▶ [PROBLEM]
Every record is to be copied unchanged, except that its pictures are removed.

══════════

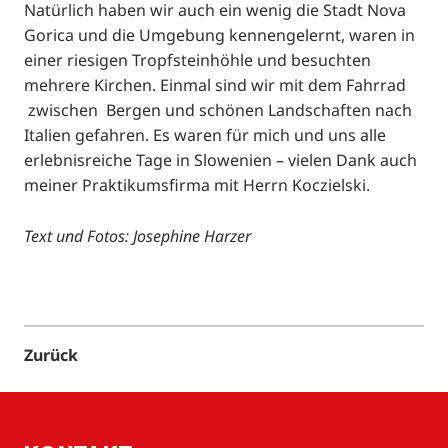
Natürlich haben wir auch ein wenig die Stadt Nova
Gorica und die Umgebung kennengelernt, waren in
einer riesigen Tropfsteinhöhle und besuchten
mehrere Kirchen. Einmal sind wir mit dem Fahrrad
zwischen Bergen und schönen Landschaften nach
Italien gefahren. Es waren für mich und uns alle
erlebnisreiche Tage in Slowenien – vielen Dank auch
meiner Praktikumsfirma mit Herrn Koczielski.
Text und Fotos: Josephine Harzer
Zurück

══════════

▶ [TASK RESULT]
Natürlich haben wir auch ein wenig die Stadt Nova
Gorica und die Umgebung kennengelernt, waren in
einer riesigen Tropfsteinhöhle und besuchten
mehrere Kirchen. Einmal sind wir mit dem Fahrrad
zwischen Bergen und schönen Landschaften nach
Italien gefahren. Es waren für mich und uns alle
erlebnisreiche Tage in Slowenien – vielen Dank auch
meiner Praktikumsfirma mit Herrn Koczielski.
Text und Fotos: Josephine Harzer
Zurück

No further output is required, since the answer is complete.